A new 100-peso banknote, the third in a new family of bills, was placed in circulation last week by the central bank. Featuring the likeness of 17th-century feminist poet and nun Sister Juana Inés de la Cruz on one side and an image of monarch butterflies in pine, oak, and fir forest on the other, the predominantly red-colored note is made of polymer rather than paper.
“It has a vertical format and unique security elements,” Bank of México Governor Alejandro Díaz de León told a press conference.
Among them: embossing perceptible by touch on the Sor (Sister) Juana side, a transparent window similar to those on the existing 20-peso and 50-peso banknotes, a multicolor denomination, and fluorescent ink.
Presenting the new note, Díaz described Sor Juana as an “erudite and combative writer who fought to overcome the obstacles that limited women’s access to culture.”
She became “one of the most important protagonists of Spanish-American literature in the 17th century,” he said.
While speaking about the reverse side of the note, Díaz said that forests cover 16% of Mexico’s territory and play an important role in supporting Mexico’s biodiversity. The monarch butterflies featured on the note migrate to forests in México state and Michoacán from Canada and the United States every year.
The new 100-peso note replaces a paper bill featuring the likeness of Nezahualcóyotl, a ruler of the city-state of Texcoco in the 15th century. That note remains legal tender but will be gradually withdrawn from circulation.

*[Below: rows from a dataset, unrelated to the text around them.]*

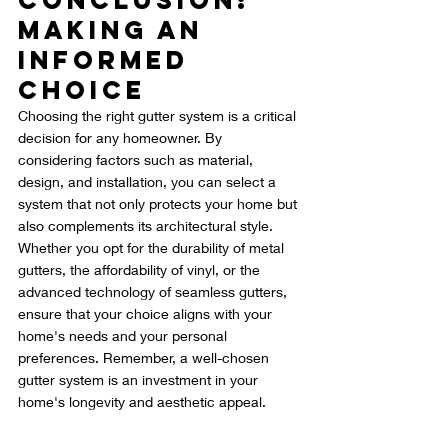
Conclusion: 
Making an 
Informed 
Choice
Choosing the right gutter system is a critical 
decision for any homeowner. By 
considering factors such as material, 
design, and installation, you can select a 
system that not only protects your home but 
also complements its architectural style. 
Whether you opt for the durability of metal 
gutters, the affordability of vinyl, or the 
advanced technology of seamless gutters, 
ensure that your choice aligns with your 
home's needs and your personal 
preferences. Remember, a well-chosen 
gutter system is an investment in your 
home's longevity and aesthetic appeal.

The release of the new banknote comes two years after a new 500-peso bill featuring images of former president Benito Juárez and a gray whale entered circulation and one year after a new 200-peso note was introduced.
The face of Sor Juana appeared on the old 200-peso note but was removed in favor of independence heroes Miguel Hidalgo and José Morelos on the new one. The other side of the new 200-peso bill features an eagle flying over the Sonoran desert.
The fourth and fifth members of the new family of banknotes will be 1,000-peso and 50-peso bills.
The new 1,000 peso note will feature the 33rd president of Mexico, Francisco I. Madero, Revolution-era feminist Hermila Galindo and revolutionary Carmen Serdán. A jaguar will stalk its reverse side next to an image of the ancient Mayan city of Calakmul.
The axolotl, a species of salamander endemic to Mexico City’s Lake Xochimilco, will be featured on one side of the new 50-peso bill while gracing the other will be an image commemorating the founding of Tenochtitlán, the capital of the Aztec empire at the time of the Spanish conquest.